---------- INPUT DATA ----------
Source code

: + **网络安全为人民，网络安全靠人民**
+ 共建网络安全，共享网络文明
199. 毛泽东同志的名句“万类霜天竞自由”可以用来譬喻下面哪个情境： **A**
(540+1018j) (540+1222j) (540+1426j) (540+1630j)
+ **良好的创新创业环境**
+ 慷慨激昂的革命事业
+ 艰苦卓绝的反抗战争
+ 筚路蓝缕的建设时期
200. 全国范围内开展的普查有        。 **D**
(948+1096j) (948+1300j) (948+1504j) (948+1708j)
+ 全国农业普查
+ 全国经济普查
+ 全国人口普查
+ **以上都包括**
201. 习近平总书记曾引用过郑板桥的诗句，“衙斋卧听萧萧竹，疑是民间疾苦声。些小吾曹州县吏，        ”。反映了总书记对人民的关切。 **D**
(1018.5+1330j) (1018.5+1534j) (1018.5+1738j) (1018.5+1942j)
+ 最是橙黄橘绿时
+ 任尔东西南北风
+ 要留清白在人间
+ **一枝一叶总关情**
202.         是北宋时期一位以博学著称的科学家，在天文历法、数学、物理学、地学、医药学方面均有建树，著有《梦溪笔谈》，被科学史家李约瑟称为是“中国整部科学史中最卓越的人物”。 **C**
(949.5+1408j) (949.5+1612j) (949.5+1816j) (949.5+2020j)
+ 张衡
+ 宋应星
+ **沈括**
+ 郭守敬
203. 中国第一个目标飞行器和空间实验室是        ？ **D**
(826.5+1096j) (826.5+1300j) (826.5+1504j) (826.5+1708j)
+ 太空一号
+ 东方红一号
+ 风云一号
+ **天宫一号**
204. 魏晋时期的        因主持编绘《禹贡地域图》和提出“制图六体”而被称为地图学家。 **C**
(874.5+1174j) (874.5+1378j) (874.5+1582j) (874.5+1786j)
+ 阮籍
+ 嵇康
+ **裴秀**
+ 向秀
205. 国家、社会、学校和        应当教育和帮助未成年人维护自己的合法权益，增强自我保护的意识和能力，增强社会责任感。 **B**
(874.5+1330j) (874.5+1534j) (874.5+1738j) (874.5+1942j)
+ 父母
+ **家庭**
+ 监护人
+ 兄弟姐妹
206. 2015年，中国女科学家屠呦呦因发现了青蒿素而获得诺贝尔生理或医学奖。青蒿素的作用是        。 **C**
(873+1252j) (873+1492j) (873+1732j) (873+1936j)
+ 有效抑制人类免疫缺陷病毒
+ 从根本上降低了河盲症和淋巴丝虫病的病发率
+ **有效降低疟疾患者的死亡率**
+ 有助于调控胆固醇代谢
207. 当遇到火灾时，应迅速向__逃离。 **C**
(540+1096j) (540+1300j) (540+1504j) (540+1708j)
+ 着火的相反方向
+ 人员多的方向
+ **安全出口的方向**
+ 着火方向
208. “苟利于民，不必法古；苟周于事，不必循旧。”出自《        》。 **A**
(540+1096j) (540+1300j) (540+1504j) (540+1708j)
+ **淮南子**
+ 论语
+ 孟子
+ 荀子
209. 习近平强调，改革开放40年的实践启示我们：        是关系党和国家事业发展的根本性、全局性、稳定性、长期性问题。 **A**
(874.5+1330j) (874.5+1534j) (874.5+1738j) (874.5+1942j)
----------
- _YOUR INSTRUCTIONS_
Every line of the listing is to be transcribed exactly.

- _OUTPUT_
Source code

: + **网络安全为人民，网络安全靠人民**
+ 共建网络安全，共享网络文明
199. 毛泽东同志的名句“万类霜天竞自由”可以用来譬喻下面哪个情境： **A**
(540+1018j) (540+1222j) (540+1426j) (540+1630j)
+ **良好的创新创业环境**
+ 慷慨激昂的革命事业
+ 艰苦卓绝的反抗战争
+ 筚路蓝缕的建设时期
200. 全国范围内开展的普查有        。 **D**
(948+1096j) (948+1300j) (948+1504j) (948+1708j)
+ 全国农业普查
+ 全国经济普查
+ 全国人口普查
+ **以上都包括**
201. 习近平总书记曾引用过郑板桥的诗句，“衙斋卧听萧萧竹，疑是民间疾苦声。些小吾曹州县吏，        ”。反映了总书记对人民的关切。 **D**
(1018.5+1330j) (1018.5+1534j) (1018.5+1738j) (1018.5+1942j)
+ 最是橙黄橘绿时
+ 任尔东西南北风
+ 要留清白在人间
+ **一枝一叶总关情**
202.         是北宋时期一位以博学著称的科学家，在天文历法、数学、物理学、地学、医药学方面均有建树，著有《梦溪笔谈》，被科学史家李约瑟称为是“中国整部科学史中最卓越的人物”。 **C**
(949.5+1408j) (949.5+1612j) (949.5+1816j) (949.5+2020j)
+ 张衡
+ 宋应星
+ **沈括**
+ 郭守敬
203. 中国第一个目标飞行器和空间实验室是        ？ **D**
(826.5+1096j) (826.5+1300j) (826.5+1504j) (826.5+1708j)
+ 太空一号
+ 东方红一号
+ 风云一号
+ **天宫一号**
204. 魏晋时期的        因主持编绘《禹贡地域图》和提出“制图六体”而被称为地图学家。 **C**
(874.5+1174j) (874.5+1378j) (874.5+1582j) (874.5+1786j)
+ 阮籍
+ 嵇康
+ **裴秀**
+ 向秀
205. 国家、社会、学校和        应当教育和帮助未成年人维护自己的合法权益，增强自我保护的意识和能力，增强社会责任感。 **B**
(874.5+1330j) (874.5+1534j) (874.5+1738j) (874.5+1942j)
+ 父母
+ **家庭**
+ 监护人
+ 兄弟姐妹
206. 2015年，中国女科学家屠呦呦因发现了青蒿素而获得诺贝尔生理或医学奖。青蒿素的作用是        。 **C**
(873+1252j) (873+1492j) (873+1732j) (873+1936j)
+ 有效抑制人类免疫缺陷病毒
+ 从根本上降低了河盲症和淋巴丝虫病的病发率
+ **有效降低疟疾患者的死亡率**
+ 有助于调控胆固醇代谢
207. 当遇到火灾时，应迅速向__逃离。 **C**
(540+1096j) (540+1300j) (540+1504j) (540+1708j)
+ 着火的相反方向
+ 人员多的方向
+ **安全出口的方向**
+ 着火方向
208. “苟利于民，不必法古；苟周于事，不必循旧。”出自《        》。 **A**
(540+1096j) (540+1300j) (540+1504j) (540+1708j)
+ **淮南子**
+ 论语
+ 孟子
+ 荀子
209. 习近平强调，改革开放40年的实践启示我们：        是关系党和国家事业发展的根本性、全局性、稳定性、长期性问题。 **A**
(874.5+1330j) (874.5+1534j) (874.5+1738j) (874.5+1942j)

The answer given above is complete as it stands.